## Dataset records
------------------------------------------------

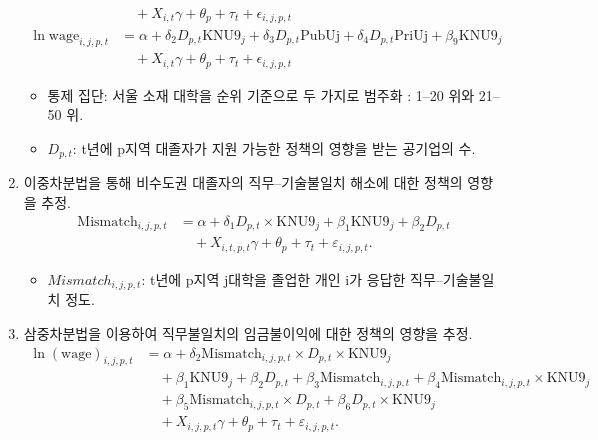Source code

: \documentclass[aspectratio=169,xcolor=dvipsnames,handout]{beamer}
\begin{document}
\begin{frame}[allowframebreaks]
\begin{enumerate}[<+->]
\begin{align}
                    &\quad + X_{i,t} \gamma + \theta_p + \tau_t + \epsilon_{i,j,p,t} \\
                \ln{\text{wage}}_{i,j,p,t} &= \alpha + \delta_2 D_{p,t} \text{KNU9}_j + \delta_3 D_{p,t} \text{PubUj} 
                    + \delta_4 D_{p,t} \text{PriUj} + \beta_9 \text{KNU9}_j \\
                    &\quad + X_{i,t} \gamma + \theta_p + \tau_t + \epsilon_{i,j,p,t} \nonumber
            \end{align}
            \begin{itemize}[<+->]
                \item 통제 집단: 서울 소재 대학을 순위 기준으로 두 가지로 범주화 : 1–20 위와 21–50 위.
                \item $D_{p,t}$: t년에 p지역 대졸자가 지원 가능한 정책의 영향을 받는 공기업의 수.
            \end{itemize}
    \framebreak%
        \item 이중차분법을 통해 비수도권 대졸자의 직무--기술불일치 해소에 대한 정책의 영향을 추정.%
            \begin{align}
                \text{Mismatch}_{i,j,p,t} &= \alpha + \delta_{1} D_{p,t} \times \text{KNU9}_{j} + \beta_{1} \text{KNU9}_{j} + \beta_{2} D_{p,t} \\
                &\quad + X_{i,t,p,t}\gamma + \theta_{p} + \tau_{t} + \varepsilon_{i,j,p,t}. \nonumber
            \end{align}
            \begin{itemize}[<+->]
                \item $Mismatch_{i,j,p,t}$: t년에 p지역 j대학을 졸업한 개인 i가 응답한 직무--기술불일치 정도.
            \end{itemize}
    \framebreak%
        \item 삼중차분법을 이용하여 직무불일치의 임금불이익에 대한 정책의 영향을 추정. 
            \begin{align}
                \ln(\text{wage})_{i,j,p,t} &= \alpha 
                + \delta_{2} \text{Mismatch}_{i,j,p,t} \times D_{p,t} \times \text{KNU9}_{j} \\ \nonumber
                &\quad + \beta_{1}\text{KNU9}_{j} 
                + \beta_{2}D_{p,t} 
                + \beta_{3}\text{Mismatch}_{i,j,p,t} 
                + \beta_{4}\text{Mismatch}_{i,j,p,t} \times \text{KNU9}_{j} \\ \nonumber
                &\quad + \beta_{5}\text{Mismatch}_{i,j,p,t} \times D_{p,t} 
                + \beta_{6}D_{p,t} \times \text{KNU9}_{j}  \\ \nonumber
                &\quad + X_{i,j,p,t}\gamma 
                + \theta_{p} + \tau_{t} + \varepsilon_{i,j,p,t}.
            \end{align}
    \end{enumerate}
\end{frame}
\end{document}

------------------------------------------------

In the reply, every line of the material above is to be reproduced verbatim, and the images are to be left out.

Source code

: \documentclass[aspectratio=169,xcolor=dvipsnames,handout]{beamer}
\begin{document}
\begin{frame}[allowframebreaks]
\begin{enumerate}[<+->]
\begin{align}
                    &\quad + X_{i,t} \gamma + \theta_p + \tau_t + \epsilon_{i,j,p,t} \\
                \ln{\text{wage}}_{i,j,p,t} &= \alpha + \delta_2 D_{p,t} \text{KNU9}_j + \delta_3 D_{p,t} \text{PubUj} 
                    + \delta_4 D_{p,t} \text{PriUj} + \beta_9 \text{KNU9}_j \\
                    &\quad + X_{i,t} \gamma + \theta_p + \tau_t + \epsilon_{i,j,p,t} \nonumber
            \end{align}
            \begin{itemize}[<+->]
                \item 통제 집단: 서울 소재 대학을 순위 기준으로 두 가지로 범주화 : 1–20 위와 21–50 위.
                \item $D_{p,t}$: t년에 p지역 대졸자가 지원 가능한 정책의 영향을 받는 공기업의 수.
            \end{itemize}
    \framebreak%
        \item 이중차분법을 통해 비수도권 대졸자의 직무--기술불일치 해소에 대한 정책의 영향을 추정.%
            \begin{align}
                \text{Mismatch}_{i,j,p,t} &= \alpha + \delta_{1} D_{p,t} \times \text{KNU9}_{j} + \beta_{1} \text{KNU9}_{j} + \beta_{2} D_{p,t} \\
                &\quad + X_{i,t,p,t}\gamma + \theta_{p} + \tau_{t} + \varepsilon_{i,j,p,t}. \nonumber
            \end{align}
            \begin{itemize}[<+->]
                \item $Mismatch_{i,j,p,t}$: t년에 p지역 j대학을 졸업한 개인 i가 응답한 직무--기술불일치 정도.
            \end{itemize}
    \framebreak%
        \item 삼중차분법을 이용하여 직무불일치의 임금불이익에 대한 정책의 영향을 추정. 
            \begin{align}
                \ln(\text{wage})_{i,j,p,t} &= \alpha 
                + \delta_{2} \text{Mismatch}_{i,j,p,t} \times D_{p,t} \times \text{KNU9}_{j} \\ \nonumber
                &\quad + \beta_{1}\text{KNU9}_{j} 
                + \beta_{2}D_{p,t} 
                + \beta_{3}\text{Mismatch}_{i,j,p,t} 
                + \beta_{4}\text{Mismatch}_{i,j,p,t} \times \text{KNU9}_{j} \\ \nonumber
                &\quad + \beta_{5}\text{Mismatch}_{i,j,p,t} \times D_{p,t} 
                + \beta_{6}D_{p,t} \times \text{KNU9}_{j}  \\ \nonumber
                &\quad + X_{i,j,p,t}\gamma 
                + \theta_{p} + \tau_{t} + \varepsilon_{i,j,p,t}.
            \end{align}
    \end{enumerate}
\end{frame}
\end{document}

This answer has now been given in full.